From April last year, it became compulsory for every employer in the UK to set up and contribute to a workplace pension scheme for all employees in its service. With this dramatic change to the pensions landscape, the need for a detailed pension loss report as part of every personal injury claim featuring a loss of earnings element became even more vital.
In practice, the new law means that every single employed person in the UK should now be a member of a pension scheme, unless they have specifically opted out, thus any claim for loss of earnings resulting from an accident, particularly one which may cause a long period of worklessness, should also include a pension loss element.
Types of pension
There are numerous different types of pension scheme available to the modern worker, but they can roughly be broken down into two types – the Defined Benefits (DB) schemes and the Defined Contributions (DC) schemes.
The former is the gold standard, and understandably so. Also commonly known as a “final salary” scheme it provides income to a retiree as a percentage of their salary at retirement. These were particularly popular among public sector employers, but are increasingly hard to come by in the modern era. They are very expensive to operate, and even where they do still exist many employers are regularly trying to shift them over to a “career average” model – still expensive to run, but less so than a final salary model as the payments are based on an employees average salary over their career (the career average model also helps mitigate certain well-known public service tricks of the trade, such as police officers opting to stay at the level of sergeant, with guaranteed overtime, rather than take the additional responsibility of promotion, then suddenly having a change of heart at the twilight of their career to bump up their final salary for retirement).
The second type, increasingly in favour since employers became legally required to offer pension schemes, sees contributions paid into an investment fund by the employer and/or employee. The fund accumulates at a rate depending on the investments in it, and profits are converted into an annuity and/or lump sum at retirement. This can be a particularly complex area to agree on since there is no crystal ball currently available to claimants to tell them how their investment would have performed over the next 30 years had their accident not-curtailed their contributions.
But do I need advice?
There is still a school of thought among some that a pension loss report is something a claimant’s legal team can handle, particularly in a world where online calculators can enhance the old-fashioned “scribbled on a beer mat” school of loss calculation.

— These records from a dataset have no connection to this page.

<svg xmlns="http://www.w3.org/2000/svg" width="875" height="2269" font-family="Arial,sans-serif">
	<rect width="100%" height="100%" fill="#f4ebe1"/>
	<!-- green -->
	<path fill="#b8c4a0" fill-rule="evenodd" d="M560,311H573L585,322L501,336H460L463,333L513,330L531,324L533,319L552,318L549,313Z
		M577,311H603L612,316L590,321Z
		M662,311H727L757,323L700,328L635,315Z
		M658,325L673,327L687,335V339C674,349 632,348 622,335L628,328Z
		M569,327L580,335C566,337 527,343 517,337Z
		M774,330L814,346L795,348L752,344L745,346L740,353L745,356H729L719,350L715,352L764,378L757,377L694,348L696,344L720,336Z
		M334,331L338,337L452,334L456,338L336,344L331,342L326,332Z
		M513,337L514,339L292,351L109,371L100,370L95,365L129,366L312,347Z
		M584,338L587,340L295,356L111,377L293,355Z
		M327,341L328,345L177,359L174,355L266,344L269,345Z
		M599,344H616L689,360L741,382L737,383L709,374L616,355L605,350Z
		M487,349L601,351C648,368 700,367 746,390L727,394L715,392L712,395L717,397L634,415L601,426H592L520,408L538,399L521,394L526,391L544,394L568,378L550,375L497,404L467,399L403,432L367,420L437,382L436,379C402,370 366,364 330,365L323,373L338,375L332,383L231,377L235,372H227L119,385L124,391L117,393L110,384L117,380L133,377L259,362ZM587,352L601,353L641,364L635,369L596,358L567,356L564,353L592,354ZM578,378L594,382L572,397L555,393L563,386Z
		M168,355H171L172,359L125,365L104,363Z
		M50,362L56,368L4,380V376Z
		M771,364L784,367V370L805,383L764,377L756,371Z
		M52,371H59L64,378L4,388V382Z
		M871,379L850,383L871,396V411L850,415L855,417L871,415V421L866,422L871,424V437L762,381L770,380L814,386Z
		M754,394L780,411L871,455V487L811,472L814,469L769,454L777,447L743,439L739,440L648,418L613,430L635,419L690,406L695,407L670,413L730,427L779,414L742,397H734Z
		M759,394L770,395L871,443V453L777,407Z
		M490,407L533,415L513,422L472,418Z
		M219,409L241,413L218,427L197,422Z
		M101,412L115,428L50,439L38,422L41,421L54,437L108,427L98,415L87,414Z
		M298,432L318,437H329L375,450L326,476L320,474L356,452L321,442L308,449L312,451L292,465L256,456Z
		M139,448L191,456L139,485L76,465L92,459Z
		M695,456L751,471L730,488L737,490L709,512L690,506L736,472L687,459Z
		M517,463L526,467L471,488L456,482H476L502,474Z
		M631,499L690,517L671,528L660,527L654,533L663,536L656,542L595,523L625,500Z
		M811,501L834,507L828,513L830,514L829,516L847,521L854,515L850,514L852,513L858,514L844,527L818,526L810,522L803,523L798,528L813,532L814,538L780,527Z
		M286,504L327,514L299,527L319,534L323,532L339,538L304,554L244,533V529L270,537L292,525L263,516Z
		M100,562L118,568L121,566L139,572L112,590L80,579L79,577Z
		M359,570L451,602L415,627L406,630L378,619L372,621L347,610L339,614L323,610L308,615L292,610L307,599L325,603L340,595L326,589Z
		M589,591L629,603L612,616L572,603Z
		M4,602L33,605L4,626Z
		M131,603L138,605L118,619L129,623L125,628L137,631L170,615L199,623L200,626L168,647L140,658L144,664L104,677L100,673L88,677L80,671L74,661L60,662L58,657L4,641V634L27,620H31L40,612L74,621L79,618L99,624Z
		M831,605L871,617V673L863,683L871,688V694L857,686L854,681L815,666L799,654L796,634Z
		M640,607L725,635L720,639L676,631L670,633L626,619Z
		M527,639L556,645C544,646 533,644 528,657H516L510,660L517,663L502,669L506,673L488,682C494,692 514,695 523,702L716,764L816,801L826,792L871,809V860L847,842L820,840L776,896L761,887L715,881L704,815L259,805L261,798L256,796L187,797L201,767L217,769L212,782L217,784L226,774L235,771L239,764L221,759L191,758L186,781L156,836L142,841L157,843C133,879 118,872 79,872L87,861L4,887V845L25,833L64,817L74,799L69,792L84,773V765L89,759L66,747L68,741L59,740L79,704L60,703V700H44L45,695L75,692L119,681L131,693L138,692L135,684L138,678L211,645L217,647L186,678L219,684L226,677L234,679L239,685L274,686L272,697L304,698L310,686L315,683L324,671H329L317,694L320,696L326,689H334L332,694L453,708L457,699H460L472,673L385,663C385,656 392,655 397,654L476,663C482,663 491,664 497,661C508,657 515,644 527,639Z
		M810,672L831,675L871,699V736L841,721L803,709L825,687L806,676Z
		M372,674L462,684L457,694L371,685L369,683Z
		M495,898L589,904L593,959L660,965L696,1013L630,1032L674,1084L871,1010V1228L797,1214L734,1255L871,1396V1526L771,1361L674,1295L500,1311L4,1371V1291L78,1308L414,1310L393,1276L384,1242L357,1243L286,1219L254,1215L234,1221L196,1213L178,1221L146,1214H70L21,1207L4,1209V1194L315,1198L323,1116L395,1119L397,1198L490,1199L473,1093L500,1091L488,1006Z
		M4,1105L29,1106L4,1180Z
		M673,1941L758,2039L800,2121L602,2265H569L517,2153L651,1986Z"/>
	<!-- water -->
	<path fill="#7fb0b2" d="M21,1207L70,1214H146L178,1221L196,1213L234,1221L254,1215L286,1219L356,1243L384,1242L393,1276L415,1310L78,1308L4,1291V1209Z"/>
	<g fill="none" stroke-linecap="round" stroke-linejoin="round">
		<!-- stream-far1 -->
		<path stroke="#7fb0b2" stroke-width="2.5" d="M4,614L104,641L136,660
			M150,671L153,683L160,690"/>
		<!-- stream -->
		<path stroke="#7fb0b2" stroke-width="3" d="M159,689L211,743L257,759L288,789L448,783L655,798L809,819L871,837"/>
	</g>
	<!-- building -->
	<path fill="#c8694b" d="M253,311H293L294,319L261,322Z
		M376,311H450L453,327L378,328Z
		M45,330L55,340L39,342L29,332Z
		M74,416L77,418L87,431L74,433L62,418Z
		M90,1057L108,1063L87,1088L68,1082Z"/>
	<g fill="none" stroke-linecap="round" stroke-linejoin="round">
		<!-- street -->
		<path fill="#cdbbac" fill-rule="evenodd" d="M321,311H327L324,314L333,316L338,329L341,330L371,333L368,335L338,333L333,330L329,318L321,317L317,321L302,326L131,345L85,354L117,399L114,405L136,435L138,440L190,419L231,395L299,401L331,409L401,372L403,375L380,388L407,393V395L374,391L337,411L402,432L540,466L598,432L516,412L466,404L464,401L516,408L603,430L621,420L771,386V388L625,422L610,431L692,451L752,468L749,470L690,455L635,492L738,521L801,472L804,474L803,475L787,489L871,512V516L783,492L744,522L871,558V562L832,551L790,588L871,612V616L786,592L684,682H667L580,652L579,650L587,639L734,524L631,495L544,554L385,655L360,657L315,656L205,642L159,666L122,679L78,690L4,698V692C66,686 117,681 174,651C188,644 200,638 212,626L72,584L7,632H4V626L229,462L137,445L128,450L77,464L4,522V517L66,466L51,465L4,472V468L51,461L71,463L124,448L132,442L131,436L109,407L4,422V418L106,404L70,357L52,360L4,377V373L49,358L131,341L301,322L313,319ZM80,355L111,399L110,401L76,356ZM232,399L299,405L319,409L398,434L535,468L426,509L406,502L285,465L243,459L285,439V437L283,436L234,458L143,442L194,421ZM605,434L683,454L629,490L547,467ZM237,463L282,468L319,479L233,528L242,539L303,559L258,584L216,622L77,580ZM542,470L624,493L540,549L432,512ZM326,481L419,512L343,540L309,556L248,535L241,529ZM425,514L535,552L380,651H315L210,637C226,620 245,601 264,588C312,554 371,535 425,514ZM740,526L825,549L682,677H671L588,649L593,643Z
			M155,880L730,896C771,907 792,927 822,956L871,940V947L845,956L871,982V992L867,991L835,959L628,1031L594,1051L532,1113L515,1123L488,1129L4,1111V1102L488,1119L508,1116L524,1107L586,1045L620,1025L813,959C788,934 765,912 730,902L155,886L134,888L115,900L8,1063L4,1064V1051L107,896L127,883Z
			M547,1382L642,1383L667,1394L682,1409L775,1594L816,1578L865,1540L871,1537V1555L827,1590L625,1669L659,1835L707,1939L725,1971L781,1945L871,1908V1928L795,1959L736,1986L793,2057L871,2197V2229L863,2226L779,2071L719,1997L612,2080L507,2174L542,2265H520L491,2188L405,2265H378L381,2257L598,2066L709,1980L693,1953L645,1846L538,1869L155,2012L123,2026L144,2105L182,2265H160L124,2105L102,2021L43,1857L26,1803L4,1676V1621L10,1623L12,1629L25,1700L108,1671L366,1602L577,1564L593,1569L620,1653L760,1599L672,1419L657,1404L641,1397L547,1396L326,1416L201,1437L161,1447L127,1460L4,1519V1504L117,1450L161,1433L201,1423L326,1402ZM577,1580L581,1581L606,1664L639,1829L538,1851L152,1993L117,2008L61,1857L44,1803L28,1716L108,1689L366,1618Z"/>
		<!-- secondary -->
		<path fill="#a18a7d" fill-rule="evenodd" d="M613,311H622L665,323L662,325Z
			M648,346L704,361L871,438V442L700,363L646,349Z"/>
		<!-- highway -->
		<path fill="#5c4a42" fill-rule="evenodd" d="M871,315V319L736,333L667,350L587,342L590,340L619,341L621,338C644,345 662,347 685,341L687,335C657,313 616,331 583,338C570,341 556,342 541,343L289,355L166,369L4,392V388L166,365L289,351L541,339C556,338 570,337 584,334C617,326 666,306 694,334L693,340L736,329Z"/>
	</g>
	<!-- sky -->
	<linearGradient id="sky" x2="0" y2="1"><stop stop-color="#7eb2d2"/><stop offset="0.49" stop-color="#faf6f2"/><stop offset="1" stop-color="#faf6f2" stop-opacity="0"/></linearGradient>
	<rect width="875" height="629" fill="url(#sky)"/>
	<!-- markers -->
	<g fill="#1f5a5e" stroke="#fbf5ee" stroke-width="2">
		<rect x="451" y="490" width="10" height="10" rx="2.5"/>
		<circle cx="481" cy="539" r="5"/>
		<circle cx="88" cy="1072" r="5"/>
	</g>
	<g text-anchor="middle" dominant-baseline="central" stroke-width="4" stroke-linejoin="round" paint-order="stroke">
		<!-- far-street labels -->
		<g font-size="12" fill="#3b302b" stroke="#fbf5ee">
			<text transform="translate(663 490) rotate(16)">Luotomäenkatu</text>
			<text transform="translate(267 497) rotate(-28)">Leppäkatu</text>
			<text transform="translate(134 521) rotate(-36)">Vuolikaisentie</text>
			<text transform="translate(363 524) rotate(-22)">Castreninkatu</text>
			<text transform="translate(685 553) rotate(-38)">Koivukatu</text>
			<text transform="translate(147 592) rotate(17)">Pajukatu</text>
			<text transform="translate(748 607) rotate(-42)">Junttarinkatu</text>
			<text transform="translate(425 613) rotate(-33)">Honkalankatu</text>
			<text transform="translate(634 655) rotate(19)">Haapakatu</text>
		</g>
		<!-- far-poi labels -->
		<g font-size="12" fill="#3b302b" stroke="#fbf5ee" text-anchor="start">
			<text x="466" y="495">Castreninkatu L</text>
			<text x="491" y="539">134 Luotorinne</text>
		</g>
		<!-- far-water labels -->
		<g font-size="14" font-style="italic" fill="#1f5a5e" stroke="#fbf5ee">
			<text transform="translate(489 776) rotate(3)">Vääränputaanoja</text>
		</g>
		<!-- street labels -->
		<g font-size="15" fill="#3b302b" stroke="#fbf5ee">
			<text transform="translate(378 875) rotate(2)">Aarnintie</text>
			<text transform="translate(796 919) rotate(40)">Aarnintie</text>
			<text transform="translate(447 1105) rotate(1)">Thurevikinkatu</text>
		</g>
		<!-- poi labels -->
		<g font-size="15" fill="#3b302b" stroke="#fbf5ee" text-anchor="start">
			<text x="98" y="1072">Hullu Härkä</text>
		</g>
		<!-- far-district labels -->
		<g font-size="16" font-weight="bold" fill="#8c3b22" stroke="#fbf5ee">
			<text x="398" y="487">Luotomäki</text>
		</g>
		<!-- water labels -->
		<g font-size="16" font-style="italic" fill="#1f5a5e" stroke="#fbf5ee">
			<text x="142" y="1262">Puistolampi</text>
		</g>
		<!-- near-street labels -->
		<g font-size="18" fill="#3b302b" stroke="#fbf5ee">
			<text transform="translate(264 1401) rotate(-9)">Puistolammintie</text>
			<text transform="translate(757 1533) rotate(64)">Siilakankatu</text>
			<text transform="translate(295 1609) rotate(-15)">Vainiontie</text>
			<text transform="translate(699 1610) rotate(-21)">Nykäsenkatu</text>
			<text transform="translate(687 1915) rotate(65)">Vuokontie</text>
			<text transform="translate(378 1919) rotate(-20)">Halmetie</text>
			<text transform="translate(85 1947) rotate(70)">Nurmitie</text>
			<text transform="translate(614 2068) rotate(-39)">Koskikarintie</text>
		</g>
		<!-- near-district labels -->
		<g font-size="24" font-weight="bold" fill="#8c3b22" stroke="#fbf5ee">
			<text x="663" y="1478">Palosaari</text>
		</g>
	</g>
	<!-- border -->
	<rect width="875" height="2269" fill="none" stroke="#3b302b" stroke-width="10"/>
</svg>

In reality they can’t, or at least they shouldn’t. The legal team are there to handle the legal side of proceedings, and it is neither reasonable, nor realistic, to expect them to simultaneously keep abreast of the latest changes to government-backed schemes, the tax implications of lump sum v annual income payments, the possibility that a claimant may be a member of multiple sections of a pension scheme, or multiple pension schemes, the availability of tax relief on hypothetical future pension payments, and much more.
As the number of pensions among potential claimants expands exponentially, so the complexity of the pensions landscape expands in direct proportion, and expert advice should be sought accordingly.
The only situations in which a pension report should potentially not be considered as essential are
*If the claimant was already retired and in receipt of pension benefits when the accident took place.
*If the claimant has found alternative employment with more attractive pension benefits since the accident.
*If the claimant was not a member of any pension scheme prior to the accident, and it can be proved that they would not have become a member of one in future. Given the obvious difficulties in achieving this, it can probably be reasonably assumed that that a pension loss report should be prepared in any case.
Also worth considering
It’s also worth noting, for those that may still think that the online calculator is their friend, that failure to employ an expert witness and present a detailed pension report can lead to claims of professional negligence if a claimant feels that their interests have not been best served. Anecdotally, it’s been noted that this is an area being heavily targetted by the growing army of professional negligence “specialists” on the high street.
Relying on an expert witness for your pension loss report shouldn’t just be about covering your own back though. You want the best outcome for your client, and in an area as complex and multi-faceted as this it seems common sense to let an expert in the field consider the variables and do the maths.